What’s important is that we should give much more explicit feedback to our private AI about how it should be behaving or what we exactly find and do not find useful in it’s behavior. This is absolutely needed to build strong private top layers to make such a system useful. As an example, Google search is nowhere near specific enough in receiving feedback for its usefulness, since you cannot tell whether you found the information or did succeed in what you wanted to achieve in a way you liked. Instead it’s driven by its cost per click model and what advertisers want to achieve from a consumer (for example make an order on the website) instead of the consumer explicitly training the model on its usefulness. Similarly, Facebook is limited in continuously allowing users to train their personal algorithm, implicit in liking and following some topics and pages rather than getting continuous feedback on what users truly want when using Facebook.

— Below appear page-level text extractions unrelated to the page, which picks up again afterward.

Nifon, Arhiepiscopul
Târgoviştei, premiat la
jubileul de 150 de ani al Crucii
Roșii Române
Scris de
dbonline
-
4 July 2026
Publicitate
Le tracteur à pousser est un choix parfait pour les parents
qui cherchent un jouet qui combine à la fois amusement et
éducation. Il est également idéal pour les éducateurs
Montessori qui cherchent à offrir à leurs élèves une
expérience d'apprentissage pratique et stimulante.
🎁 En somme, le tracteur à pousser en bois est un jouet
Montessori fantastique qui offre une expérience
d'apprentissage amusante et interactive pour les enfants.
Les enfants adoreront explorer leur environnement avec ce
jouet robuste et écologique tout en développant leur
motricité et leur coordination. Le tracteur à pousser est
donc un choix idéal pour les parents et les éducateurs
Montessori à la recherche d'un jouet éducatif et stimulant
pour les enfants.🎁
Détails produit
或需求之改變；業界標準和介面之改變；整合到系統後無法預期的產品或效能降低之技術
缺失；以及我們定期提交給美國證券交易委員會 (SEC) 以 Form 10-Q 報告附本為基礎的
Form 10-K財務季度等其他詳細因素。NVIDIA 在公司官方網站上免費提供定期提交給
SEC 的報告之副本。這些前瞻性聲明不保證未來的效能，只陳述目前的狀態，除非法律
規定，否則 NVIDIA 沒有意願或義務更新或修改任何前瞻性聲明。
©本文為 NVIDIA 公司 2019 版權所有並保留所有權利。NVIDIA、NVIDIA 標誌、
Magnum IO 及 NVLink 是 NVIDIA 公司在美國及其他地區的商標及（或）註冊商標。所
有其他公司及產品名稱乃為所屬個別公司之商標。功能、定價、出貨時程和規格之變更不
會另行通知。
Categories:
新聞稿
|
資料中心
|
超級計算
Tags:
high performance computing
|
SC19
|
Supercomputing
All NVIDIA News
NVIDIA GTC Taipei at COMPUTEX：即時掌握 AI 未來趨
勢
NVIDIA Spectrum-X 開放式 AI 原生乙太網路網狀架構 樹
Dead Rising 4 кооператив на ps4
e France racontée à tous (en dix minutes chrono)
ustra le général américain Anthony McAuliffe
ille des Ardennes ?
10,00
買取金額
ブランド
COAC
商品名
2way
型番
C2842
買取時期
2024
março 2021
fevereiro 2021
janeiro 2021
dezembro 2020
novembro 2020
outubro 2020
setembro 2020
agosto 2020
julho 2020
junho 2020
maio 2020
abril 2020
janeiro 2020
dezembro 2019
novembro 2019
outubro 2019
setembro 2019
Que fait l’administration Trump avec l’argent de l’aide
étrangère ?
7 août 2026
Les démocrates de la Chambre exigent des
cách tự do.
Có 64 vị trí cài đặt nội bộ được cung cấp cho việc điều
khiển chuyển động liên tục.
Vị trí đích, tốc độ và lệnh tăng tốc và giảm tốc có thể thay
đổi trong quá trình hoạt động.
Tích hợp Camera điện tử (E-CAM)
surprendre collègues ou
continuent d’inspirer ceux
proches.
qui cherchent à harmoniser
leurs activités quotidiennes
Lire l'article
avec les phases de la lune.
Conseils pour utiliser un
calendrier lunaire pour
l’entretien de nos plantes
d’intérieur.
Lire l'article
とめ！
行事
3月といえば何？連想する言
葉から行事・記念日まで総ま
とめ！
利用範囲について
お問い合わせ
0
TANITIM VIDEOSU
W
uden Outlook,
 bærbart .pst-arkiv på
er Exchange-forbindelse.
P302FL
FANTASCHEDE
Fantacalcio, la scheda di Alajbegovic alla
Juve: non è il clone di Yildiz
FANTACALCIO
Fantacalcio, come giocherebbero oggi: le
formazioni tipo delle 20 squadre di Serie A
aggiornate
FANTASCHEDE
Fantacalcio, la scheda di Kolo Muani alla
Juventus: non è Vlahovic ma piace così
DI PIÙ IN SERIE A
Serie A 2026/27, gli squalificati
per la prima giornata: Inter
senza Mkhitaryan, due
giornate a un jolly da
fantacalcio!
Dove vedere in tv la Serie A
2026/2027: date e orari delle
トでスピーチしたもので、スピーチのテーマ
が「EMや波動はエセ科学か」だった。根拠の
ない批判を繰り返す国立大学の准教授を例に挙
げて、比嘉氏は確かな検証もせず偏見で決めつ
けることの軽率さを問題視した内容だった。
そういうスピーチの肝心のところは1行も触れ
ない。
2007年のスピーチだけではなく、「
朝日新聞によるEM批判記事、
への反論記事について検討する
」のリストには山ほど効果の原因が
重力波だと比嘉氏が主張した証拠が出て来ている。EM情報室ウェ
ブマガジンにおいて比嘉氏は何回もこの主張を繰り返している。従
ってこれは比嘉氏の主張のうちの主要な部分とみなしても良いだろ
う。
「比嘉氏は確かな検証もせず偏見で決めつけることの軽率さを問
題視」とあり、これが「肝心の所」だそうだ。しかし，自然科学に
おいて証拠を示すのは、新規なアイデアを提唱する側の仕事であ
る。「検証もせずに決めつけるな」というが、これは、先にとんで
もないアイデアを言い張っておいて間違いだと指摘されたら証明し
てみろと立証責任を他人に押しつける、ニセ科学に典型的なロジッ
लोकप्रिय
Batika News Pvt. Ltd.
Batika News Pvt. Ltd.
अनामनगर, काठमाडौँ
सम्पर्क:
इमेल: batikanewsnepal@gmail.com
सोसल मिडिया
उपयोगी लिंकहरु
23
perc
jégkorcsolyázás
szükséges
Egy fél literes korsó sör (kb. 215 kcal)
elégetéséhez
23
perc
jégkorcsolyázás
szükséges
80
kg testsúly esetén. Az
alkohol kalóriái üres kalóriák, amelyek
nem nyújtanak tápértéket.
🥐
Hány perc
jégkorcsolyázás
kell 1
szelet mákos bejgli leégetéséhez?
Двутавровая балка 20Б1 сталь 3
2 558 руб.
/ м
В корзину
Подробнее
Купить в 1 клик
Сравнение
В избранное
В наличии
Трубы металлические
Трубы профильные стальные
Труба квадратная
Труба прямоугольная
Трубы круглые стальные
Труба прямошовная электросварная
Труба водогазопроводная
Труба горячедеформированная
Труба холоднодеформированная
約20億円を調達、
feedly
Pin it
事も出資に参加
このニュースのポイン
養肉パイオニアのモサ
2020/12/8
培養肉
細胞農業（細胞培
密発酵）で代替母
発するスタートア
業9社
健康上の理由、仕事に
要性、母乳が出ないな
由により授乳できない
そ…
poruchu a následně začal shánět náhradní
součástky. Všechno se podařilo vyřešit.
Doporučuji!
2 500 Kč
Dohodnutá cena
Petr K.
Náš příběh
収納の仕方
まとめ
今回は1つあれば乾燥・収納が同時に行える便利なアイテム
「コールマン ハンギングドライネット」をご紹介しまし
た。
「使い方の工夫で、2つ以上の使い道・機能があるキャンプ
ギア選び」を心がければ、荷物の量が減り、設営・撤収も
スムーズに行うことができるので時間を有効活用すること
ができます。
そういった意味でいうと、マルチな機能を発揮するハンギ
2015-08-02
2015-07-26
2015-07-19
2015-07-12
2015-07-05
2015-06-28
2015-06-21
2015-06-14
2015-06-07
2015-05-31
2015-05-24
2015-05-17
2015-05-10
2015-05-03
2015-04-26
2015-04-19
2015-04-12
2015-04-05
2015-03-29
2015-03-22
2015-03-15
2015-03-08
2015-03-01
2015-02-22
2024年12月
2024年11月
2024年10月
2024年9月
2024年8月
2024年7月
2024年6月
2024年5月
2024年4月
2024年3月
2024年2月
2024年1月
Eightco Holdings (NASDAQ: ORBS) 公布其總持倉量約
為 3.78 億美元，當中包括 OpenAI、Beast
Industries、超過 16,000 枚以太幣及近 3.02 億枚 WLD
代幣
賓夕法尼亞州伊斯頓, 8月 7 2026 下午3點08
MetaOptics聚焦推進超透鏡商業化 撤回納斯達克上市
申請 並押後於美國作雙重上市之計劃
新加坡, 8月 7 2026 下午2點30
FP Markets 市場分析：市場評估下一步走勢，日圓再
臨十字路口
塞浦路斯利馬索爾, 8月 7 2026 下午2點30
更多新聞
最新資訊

Moreover, Facebook is also listening to what advertisers want to achieve instead of giving consumers full control. At the very core of democratizing AI is rewarding AI for truly helping the individual decisionmaking, putting the current challenge in the fact that rewards are given by third parties (companies and organizations).

It won’t be easy. It might even take one or more additional AI winters before we get there. But I do believe this to be a possible scenario towards a bright AI future. Let’s hope either some of the tech giants change directions towards democratizing AI or some start-up will successfully disrupt the current industry by doing so.